Rodzina, która zdecyduje się na poprowadzenie tego domu, będzie mogła liczyć na wsparcie Fundacji i psychologów. Choć jest to zadanie bohaterskie, to w przypadku Domu Superbohaterów pomoc, którą otrzymają potencjalni rodzice, będzie niewątpliwie cennym narzędziem i podporą dla tych, którzy zdecydują się odmienić życie nie tylko małych ludzi, ale także swoje. - Postaramy się, żeby to było na miarę rodziców i dzieci - dodaje Martyna.
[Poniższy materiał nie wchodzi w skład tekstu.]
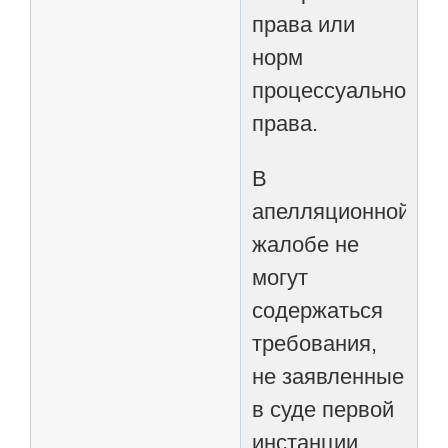
права или
норм
процессуального
права.
В
апелляционной
жалобе не
могут
содержаться
требования,
не заявленные
в суде первой
инстанции.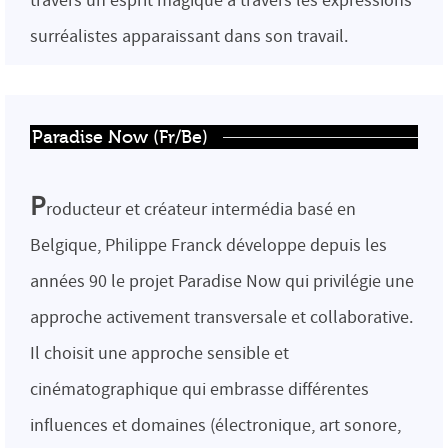
travers un esprit magique à travers les expressions
surréalistes apparaissant dans son travail.
Paradise Now (Fr/Be)
P
roducteur et créateur intermédia basé en
Belgique, Philippe Franck développe depuis les
années 90 le projet Paradise Now qui privilégie une
approche activement transversale et collaborative.
Il choisit une approche sensible et
cinématographique qui embrasse différentes
influences et domaines (électronique, art sonore,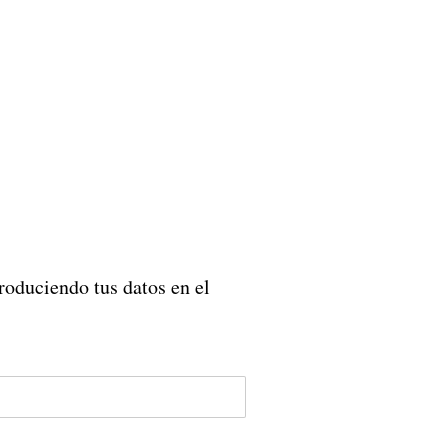
roduciendo tus datos en el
"Skąd pewność, że opiekunowie sobie poradzą? Tak, prowadzenie tego typu domu to duże wyzwanie. W trakcie rekrutacji i przygotowania do pełnienia roli opiekunów, będzie okazja do rozmów z doświadczonymi ekspertami i opiekunami innych domów tego typu - może się okazać, że opiekunowie podczas tego etapu zweryfikują swoje możliwości co do prowadzenia takiego domu. To nic złego - wręcz przeciwnie" - tak w mediach społecznościowych napisał Paweł, który razem z Martyną angażuje się w poszukiwanie rodziców, chcących dać dzieciom szansę na normalność. Potencjalni rodzice powinni mieć na uwadze, że zgłoszenie nie zobowiązuje do niczego, a na każdym etapie rekrutacji można się wycofać. Najważniejsza jest chęć wychowania dzieci, otwarte serce i empatia.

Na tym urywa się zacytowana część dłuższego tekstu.